## What the task asks:
Only an exact repetition of the lines from the one holding "IHC image of" to the end of the data is wanted, with pictures left out.

## Data extract:
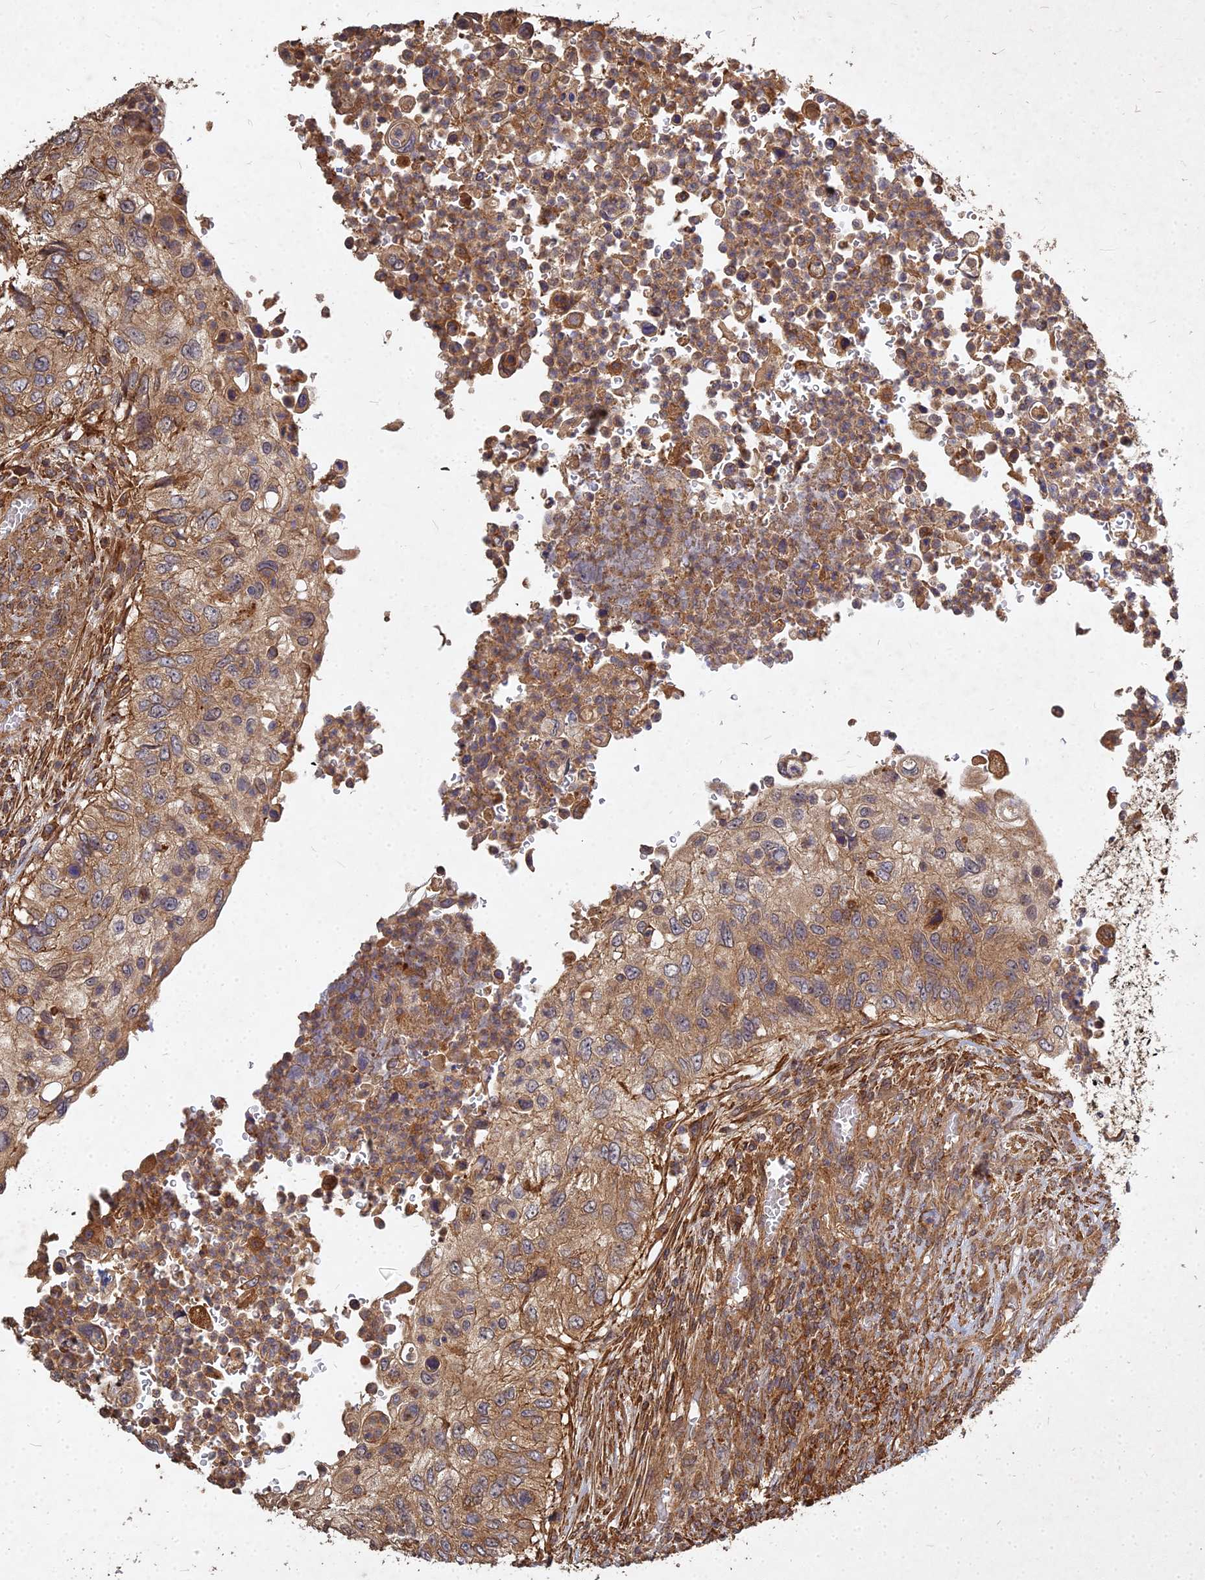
{"staining": {"intensity": "moderate", "quantity": ">75%", "location": "cytoplasmic/membranous"}, "tissue": "urothelial cancer", "cell_type": "Tumor cells", "image_type": "cancer", "snomed": [{"axis": "morphology", "description": "Urothelial carcinoma, High grade"}, {"axis": "topography", "description": "Urinary bladder"}], "caption": "The photomicrograph demonstrates staining of urothelial cancer, revealing moderate cytoplasmic/membranous protein positivity (brown color) within tumor cells. Nuclei are stained in blue.", "gene": "UBE2W", "patient": {"sex": "female", "age": 60}}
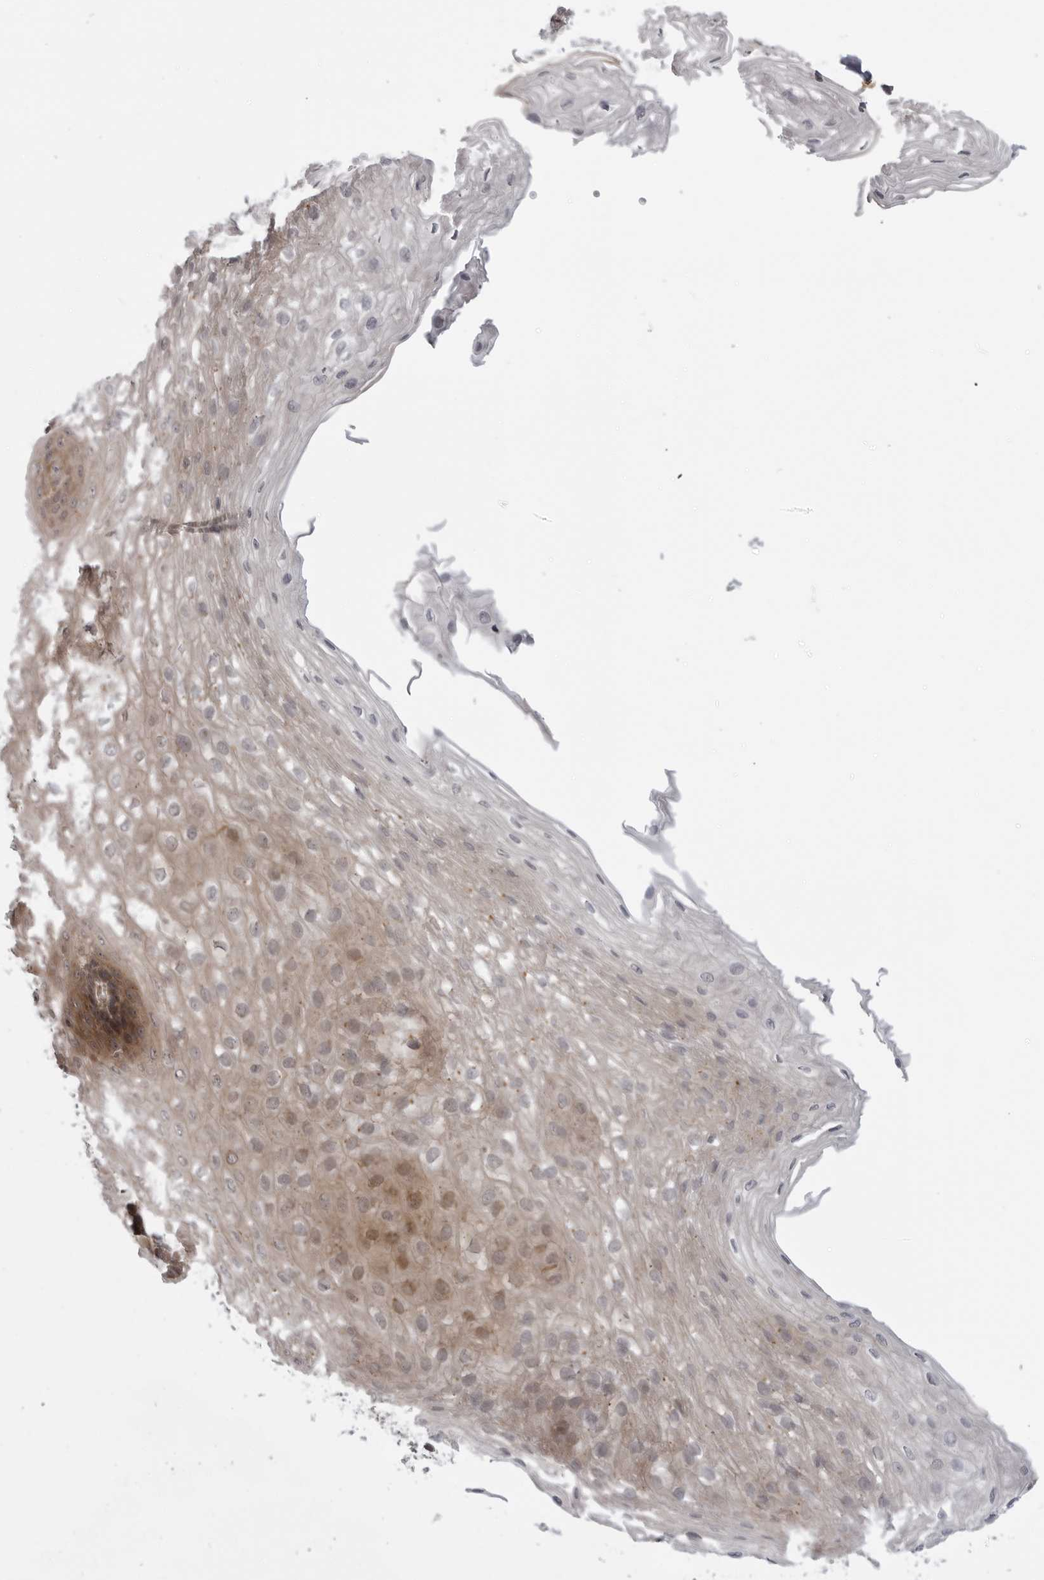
{"staining": {"intensity": "weak", "quantity": ">75%", "location": "cytoplasmic/membranous,nuclear"}, "tissue": "esophagus", "cell_type": "Squamous epithelial cells", "image_type": "normal", "snomed": [{"axis": "morphology", "description": "Normal tissue, NOS"}, {"axis": "topography", "description": "Esophagus"}], "caption": "An IHC image of benign tissue is shown. Protein staining in brown labels weak cytoplasmic/membranous,nuclear positivity in esophagus within squamous epithelial cells.", "gene": "LRRC45", "patient": {"sex": "female", "age": 66}}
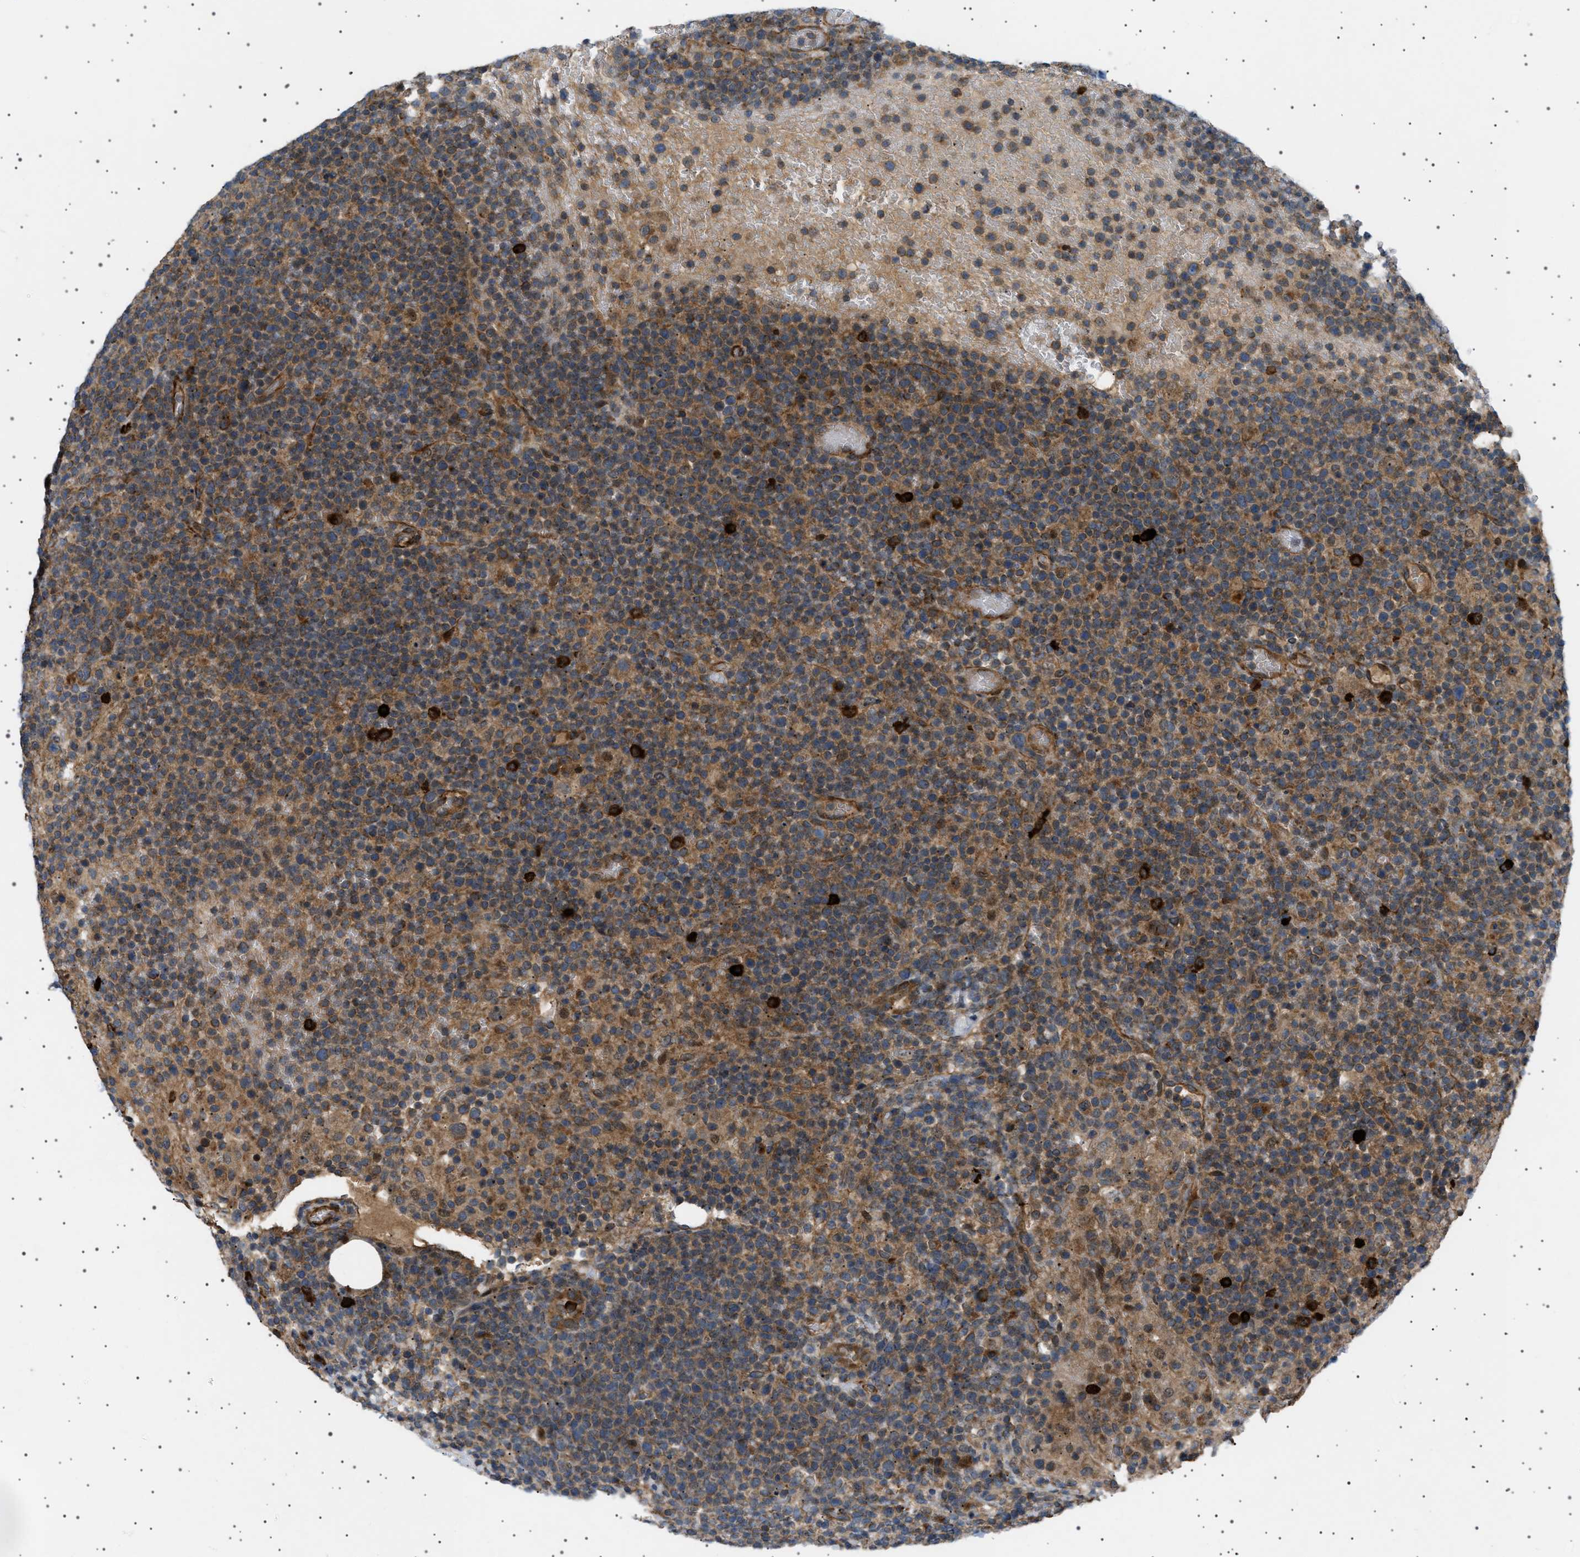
{"staining": {"intensity": "moderate", "quantity": ">75%", "location": "cytoplasmic/membranous"}, "tissue": "lymphoma", "cell_type": "Tumor cells", "image_type": "cancer", "snomed": [{"axis": "morphology", "description": "Malignant lymphoma, non-Hodgkin's type, High grade"}, {"axis": "topography", "description": "Lymph node"}], "caption": "There is medium levels of moderate cytoplasmic/membranous staining in tumor cells of lymphoma, as demonstrated by immunohistochemical staining (brown color).", "gene": "CCDC186", "patient": {"sex": "male", "age": 61}}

## Result below:
{"staining": {"intensity": "weak", "quantity": ">75%", "location": "cytoplasmic/membranous,nuclear"}, "tissue": "esophagus", "cell_type": "Squamous epithelial cells", "image_type": "normal", "snomed": [{"axis": "morphology", "description": "Normal tissue, NOS"}, {"axis": "topography", "description": "Esophagus"}], "caption": "An IHC image of benign tissue is shown. Protein staining in brown labels weak cytoplasmic/membranous,nuclear positivity in esophagus within squamous epithelial cells.", "gene": "LRRC45", "patient": {"sex": "female", "age": 66}}
{"staining": {"intensity": "moderate", "quantity": ">75%", "location": "cytoplasmic/membranous"}, "tissue": "lymphoma", "cell_type": "Tumor cells", "image_type": "cancer", "snomed": [{"axis": "morphology", "description": "Malignant lymphoma, non-Hodgkin's type, High grade"}, {"axis": "topography", "description": "Lymph node"}], "caption": "There is medium levels of moderate cytoplasmic/membranous staining in tumor cells of lymphoma, as demonstrated by immunohistochemical staining (brown color).", "gene": "CCDC186", "patient": {"sex": "male", "age": 61}}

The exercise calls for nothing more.